[Required action 1]:
Write out part of the entries below as a JSON list of strings, one string per line and blank lines omitted, starting with the line containing "Approximately how many" and ending with the line containing "Reading left to", both included; leave out the pictures.

++++ Document segment ++++

Welcome 2020 Community Fellows

Meet the 2020 Fellows

The call for 2020 ESIP Community Fellows attracted a number of very impressive applicants. Ultimately, we welcomed 7 Fellows, including 5 returning Fellows. Like past Fellows, the 2020 Fellows provide support for and participate in various ESIP collaboration areas. Learn more about them below and make sure to say hello to them in-person at the 2020 ESIP Meetings!

Alexis Garretson

Alexis Garretson

Data Stewardship Committee

Alexis is a graduate student at George Mason University, where her research focuses on pairing legacy data and citizen science data products to better approximate long-term spatio-temporal trends in phenology. Alexis was also a 2019 ESIP Community Fellow and will continue supporting the Data Stewardship Committee in 2020.

++++ Extracted information ++++

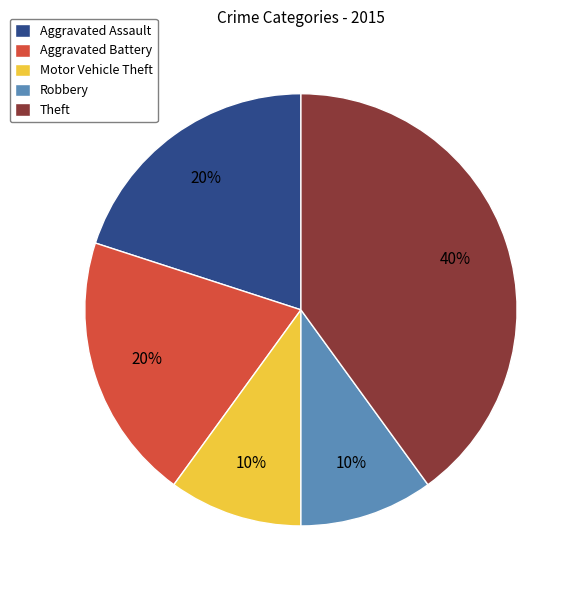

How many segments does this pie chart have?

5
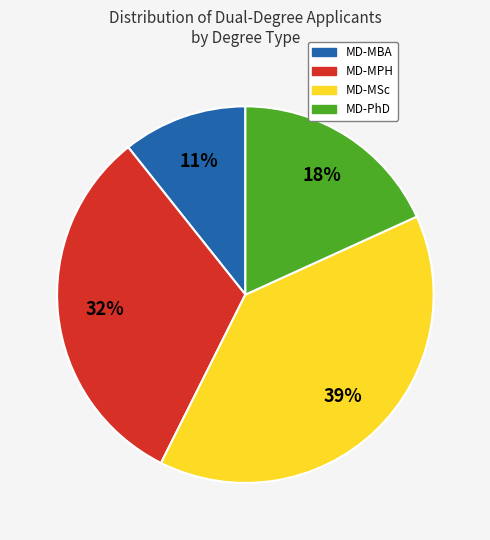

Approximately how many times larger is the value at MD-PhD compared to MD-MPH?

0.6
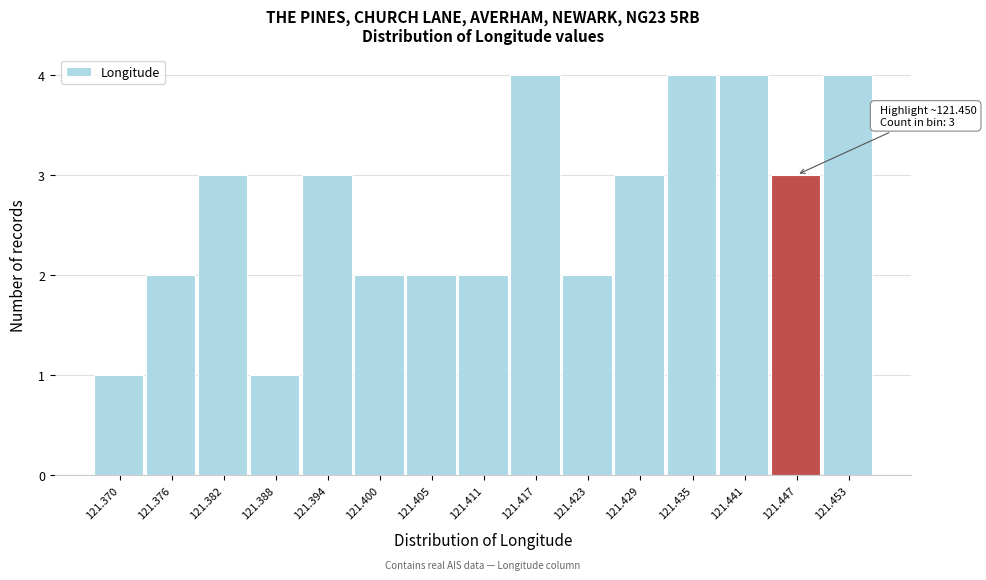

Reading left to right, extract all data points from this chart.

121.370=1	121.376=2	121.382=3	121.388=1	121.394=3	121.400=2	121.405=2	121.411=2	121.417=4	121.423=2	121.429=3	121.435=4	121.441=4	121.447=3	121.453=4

++++
++++ Extracted information ++++

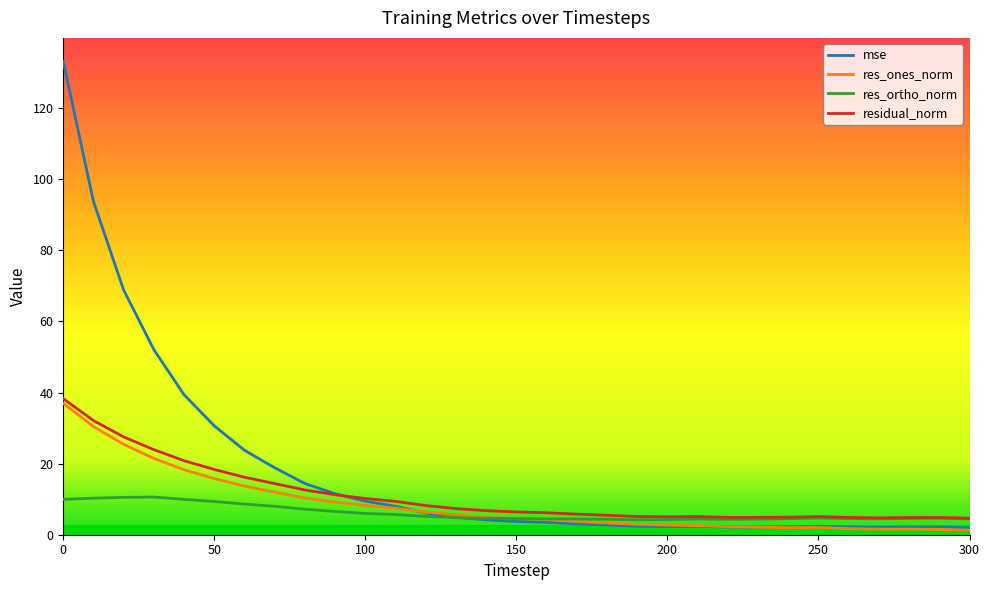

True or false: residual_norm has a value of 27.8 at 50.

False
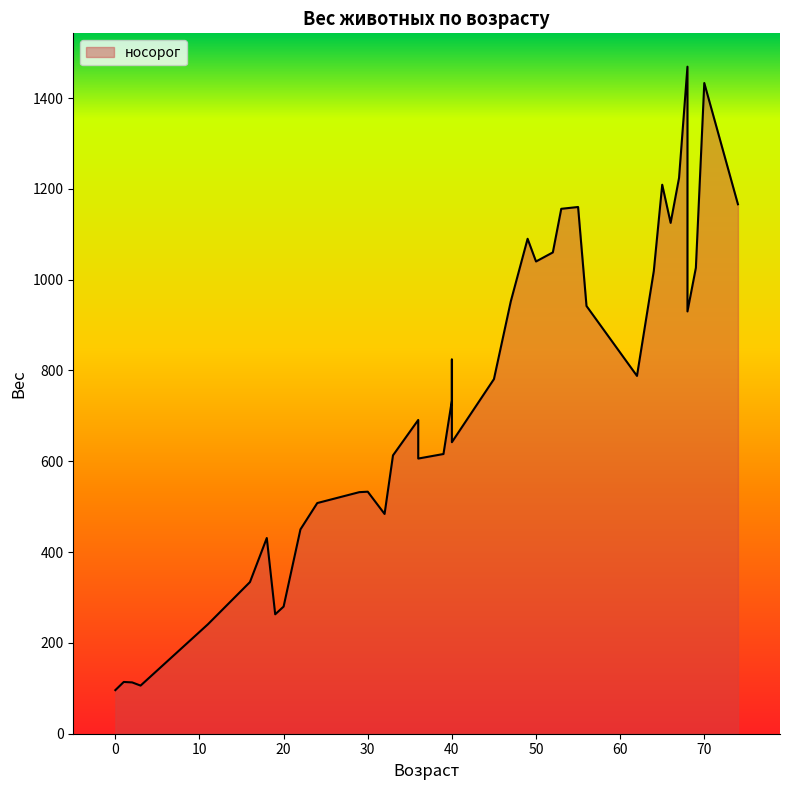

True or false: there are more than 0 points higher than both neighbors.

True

++++

[Required action 2]:
Continue the text introducing the 2020 ESIP Community Fellows from where it stops.

[Response box 1]:
[
  "Approximately how many times larger is the value at MD-PhD compared to MD-MPH?",
  "0.6",
  "Reading left to right, extract all data points from this chart."
]

[Response box 2]:
Yuhan Rao

Yuhan Rao

Machine Learning Cluster

Yuhan is a postdoctoral research scholar at North Carolina Institute for Climate Studies of North Carolina State University. His research focus is on leveraging earth observations and machine learning methods to advance understanding of surface temperature change in recent decades. Yuhan is also interested in science communication and data visualization.

Ben Roberts-Pierel

Ben Roberts-Pierel

ESIP Lab Fellow

Ben is a PhD student in the Geography department at Oregon State University. He is interested in changing snow cover and its impacts on downstream water use in the eastern Columbia River Basin. His research relies on a combination of remote sensing and in-situ monitoring data as well as human water use data to try to build a comprehensive view of these trends.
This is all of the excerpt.